- What the task asks -
The task calls for every line of the data to be retyped exactly.
*** Material for the task ***
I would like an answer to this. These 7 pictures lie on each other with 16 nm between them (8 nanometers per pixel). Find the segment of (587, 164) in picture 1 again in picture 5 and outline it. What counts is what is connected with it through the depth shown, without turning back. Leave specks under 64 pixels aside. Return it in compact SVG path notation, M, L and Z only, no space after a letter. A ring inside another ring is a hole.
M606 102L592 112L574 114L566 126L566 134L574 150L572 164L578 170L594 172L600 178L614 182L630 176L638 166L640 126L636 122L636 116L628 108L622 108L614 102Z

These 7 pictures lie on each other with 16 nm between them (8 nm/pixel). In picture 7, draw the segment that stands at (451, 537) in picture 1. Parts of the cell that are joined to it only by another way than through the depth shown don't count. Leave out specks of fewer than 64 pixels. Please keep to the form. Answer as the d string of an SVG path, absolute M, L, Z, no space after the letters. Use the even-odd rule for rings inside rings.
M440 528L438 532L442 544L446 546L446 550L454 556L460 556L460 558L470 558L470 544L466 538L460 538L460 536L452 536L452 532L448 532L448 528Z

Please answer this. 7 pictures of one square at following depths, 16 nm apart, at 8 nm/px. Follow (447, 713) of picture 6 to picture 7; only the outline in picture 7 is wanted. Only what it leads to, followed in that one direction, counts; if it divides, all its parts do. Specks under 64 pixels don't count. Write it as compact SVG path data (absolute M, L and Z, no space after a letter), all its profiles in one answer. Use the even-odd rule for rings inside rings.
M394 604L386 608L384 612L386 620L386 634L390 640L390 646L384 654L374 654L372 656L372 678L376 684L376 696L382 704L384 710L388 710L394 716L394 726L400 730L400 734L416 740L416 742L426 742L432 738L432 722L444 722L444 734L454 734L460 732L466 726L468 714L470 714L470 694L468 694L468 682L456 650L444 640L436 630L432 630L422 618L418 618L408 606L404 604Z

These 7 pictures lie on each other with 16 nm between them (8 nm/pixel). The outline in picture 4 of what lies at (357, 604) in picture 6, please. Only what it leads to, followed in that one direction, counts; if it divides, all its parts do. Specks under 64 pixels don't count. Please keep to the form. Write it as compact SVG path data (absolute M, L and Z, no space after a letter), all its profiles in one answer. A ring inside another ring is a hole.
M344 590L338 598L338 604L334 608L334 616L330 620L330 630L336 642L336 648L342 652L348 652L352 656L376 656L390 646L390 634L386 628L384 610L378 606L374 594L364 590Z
*** End of Material for the task ***
- Your solution -
I would like an answer to this. These 7 pictures lie on each other with 16 nm between them (8 nanometers per pixel). Find the segment of (587, 164) in picture 1 again in picture 5 and outline it. What counts is what is connected with it through the depth shown, without turning back. Leave specks under 64 pixels aside. Return it in compact SVG path notation, M, L and Z only, no space after a letter. A ring inside another ring is a hole.
M606 102L592 112L574 114L566 126L566 134L574 150L572 164L578 170L594 172L600 178L614 182L630 176L638 166L640 126L636 122L636 116L628 108L622 108L614 102Z

These 7 pictures lie on each other with 16 nm between them (8 nm/pixel). In picture 7, draw the segment that stands at (451, 537) in picture 1. Parts of the cell that are joined to it only by another way than through the depth shown don't count. Leave out specks of fewer than 64 pixels. Please keep to the form. Answer as the d string of an SVG path, absolute M, L, Z, no space after the letters. Use the even-odd rule for rings inside rings.
M440 528L438 532L442 544L446 546L446 550L454 556L460 556L460 558L470 558L470 544L466 538L460 538L460 536L452 536L452 532L448 532L448 528Z

Please answer this. 7 pictures of one square at following depths, 16 nm apart, at 8 nm/px. Follow (447, 713) of picture 6 to picture 7; only the outline in picture 7 is wanted. Only what it leads to, followed in that one direction, counts; if it divides, all its parts do. Specks under 64 pixels don't count. Write it as compact SVG path data (absolute M, L and Z, no space after a letter), all its profiles in one answer. Use the even-odd rule for rings inside rings.
M394 604L386 608L384 612L386 620L386 634L390 640L390 646L384 654L374 654L372 656L372 678L376 684L376 696L382 704L384 710L388 710L394 716L394 726L400 730L400 734L416 740L416 742L426 742L432 738L432 722L444 722L444 734L454 734L460 732L466 726L468 714L470 714L470 694L468 694L468 682L456 650L444 640L436 630L432 630L422 618L418 618L408 606L404 604Z

These 7 pictures lie on each other with 16 nm between them (8 nm/pixel). The outline in picture 4 of what lies at (357, 604) in picture 6, please. Only what it leads to, followed in that one direction, counts; if it divides, all its parts do. Specks under 64 pixels don't count. Please keep to the form. Write it as compact SVG path data (absolute M, L and Z, no space after a letter), all its profiles in one answer. A ring inside another ring is a hole.
M344 590L338 598L338 604L334 608L334 616L330 620L330 630L336 642L336 648L342 652L348 652L352 656L376 656L390 646L390 634L386 628L384 610L378 606L374 594L364 590Z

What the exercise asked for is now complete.